Work item → Once the pictures are set aside, copy the data below exactly as it stands.

*** Exercise data Section Begins ***

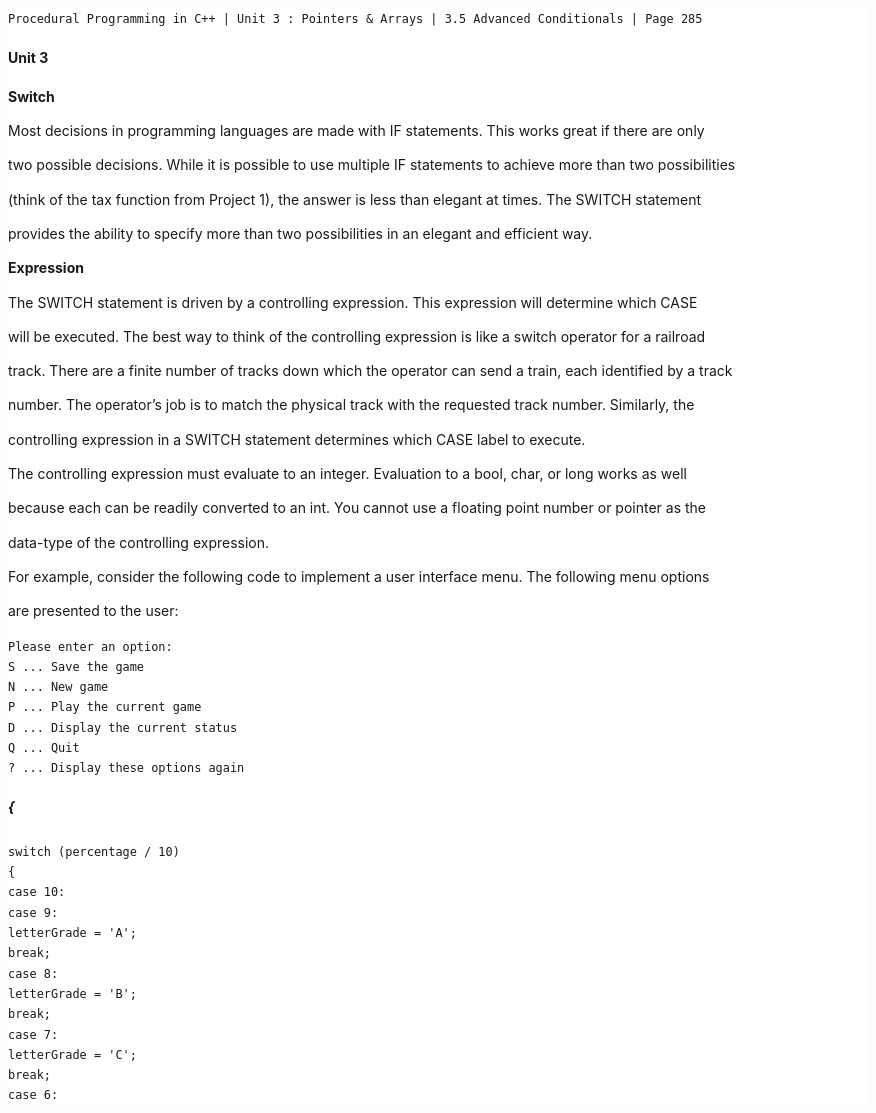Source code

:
 ```
Procedural Programming in C++ | Unit 3 : Pointers & Arrays | 3.5 Advanced Conditionals | Page 285
```
#### Unit 3

**Switch**

Most decisions in programming languages are made with IF statements. This works great if there are only

two possible decisions. While it is possible to use multiple IF statements to achieve more than two possibilities

(think of the tax function from Project 1), the answer is less than elegant at times. The SWITCH statement

provides the ability to specify more than two possibilities in an elegant and efficient way.

**Expression**

The SWITCH statement is driven by a controlling expression. This expression will determine which CASE

will be executed. The best way to think of the controlling expression is like a switch operator for a railroad

track. There are a finite number of tracks down which the operator can send a train, each identified by a track

number. The operator’s job is to match the physical track with the requested track number. Similarly, the

controlling expression in a SWITCH statement determines which CASE label to execute.

The controlling expression must evaluate to an integer. Evaluation to a bool, char, or long works as well

because each can be readily converted to an int. You cannot use a floating point number or pointer as the

data-type of the controlling expression.

For example, consider the following code to implement a user interface menu. The following menu options

are presented to the user:

```
Please enter an option:
S ... Save the game
N ... New game
P ... Play the current game
D ... Display the current status
Q ... Quit
? ... Display these options again
```
##### {

```
switch (percentage / 10)
{
case 10:
case 9:
letterGrade = 'A';
break;
case 8:
letterGrade = 'B';
break;
case 7:
letterGrade = 'C';
break;
case 6:
```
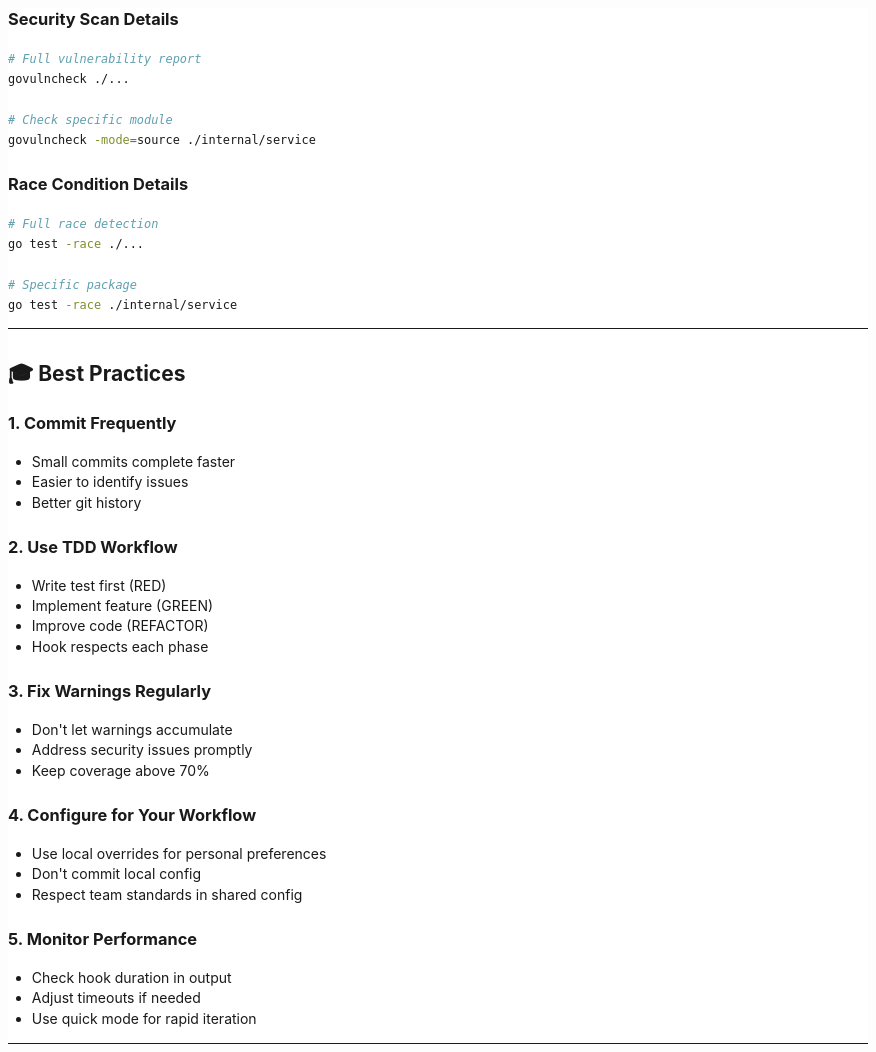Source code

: ### Security Scan Details
```bash
# Full vulnerability report
govulncheck ./...

# Check specific module
govulncheck -mode=source ./internal/service
```

### Race Condition Details
```bash
# Full race detection
go test -race ./...

# Specific package
go test -race ./internal/service
```

---

## 🎓 Best Practices

### 1. **Commit Frequently**
- Small commits complete faster
- Easier to identify issues
- Better git history

### 2. **Use TDD Workflow**
- Write test first (RED)
- Implement feature (GREEN)
- Improve code (REFACTOR)
- Hook respects each phase

### 3. **Fix Warnings Regularly**
- Don't let warnings accumulate
- Address security issues promptly
- Keep coverage above 70%

### 4. **Configure for Your Workflow**
- Use local overrides for personal preferences
- Don't commit local config
- Respect team standards in shared config

### 5. **Monitor Performance**
- Check hook duration in output
- Adjust timeouts if needed
- Use quick mode for rapid iteration

---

*** Exercise data Section Ends ***

Problem solution →
Source code

:
 ```
Procedural Programming in C++ | Unit 3 : Pointers & Arrays | 3.5 Advanced Conditionals | Page 285
```
#### Unit 3

**Switch**

Most decisions in programming languages are made with IF statements. This works great if there are only

two possible decisions. While it is possible to use multiple IF statements to achieve more than two possibilities

(think of the tax function from Project 1), the answer is less than elegant at times. The SWITCH statement

provides the ability to specify more than two possibilities in an elegant and efficient way.

**Expression**

The SWITCH statement is driven by a controlling expression. This expression will determine which CASE

will be executed. The best way to think of the controlling expression is like a switch operator for a railroad

track. There are a finite number of tracks down which the operator can send a train, each identified by a track

number. The operator’s job is to match the physical track with the requested track number. Similarly, the

controlling expression in a SWITCH statement determines which CASE label to execute.

The controlling expression must evaluate to an integer. Evaluation to a bool, char, or long works as well

because each can be readily converted to an int. You cannot use a floating point number or pointer as the

data-type of the controlling expression.

For example, consider the following code to implement a user interface menu. The following menu options

are presented to the user:

```
Please enter an option:
S ... Save the game
N ... New game
P ... Play the current game
D ... Display the current status
Q ... Quit
? ... Display these options again
```
##### {

```
switch (percentage / 10)
{
case 10:
case 9:
letterGrade = 'A';
break;
case 8:
letterGrade = 'B';
break;
case 7:
letterGrade = 'C';
break;
case 6:
```
Source code

: ### Security Scan Details
```bash
# Full vulnerability report
govulncheck ./...

# Check specific module
govulncheck -mode=source ./internal/service
```

### Race Condition Details
```bash
# Full race detection
go test -race ./...

# Specific package
go test -race ./internal/service
```

---

## 🎓 Best Practices

### 1. **Commit Frequently**
- Small commits complete faster
- Easier to identify issues
- Better git history

### 2. **Use TDD Workflow**
- Write test first (RED)
- Implement feature (GREEN)
- Improve code (REFACTOR)
- Hook respects each phase

### 3. **Fix Warnings Regularly**
- Don't let warnings accumulate
- Address security issues promptly
- Keep coverage above 70%

### 4. **Configure for Your Workflow**
- Use local overrides for personal preferences
- Don't commit local config
- Respect team standards in shared config

### 5. **Monitor Performance**
- Check hook duration in output
- Adjust timeouts if needed
- Use quick mode for rapid iteration

---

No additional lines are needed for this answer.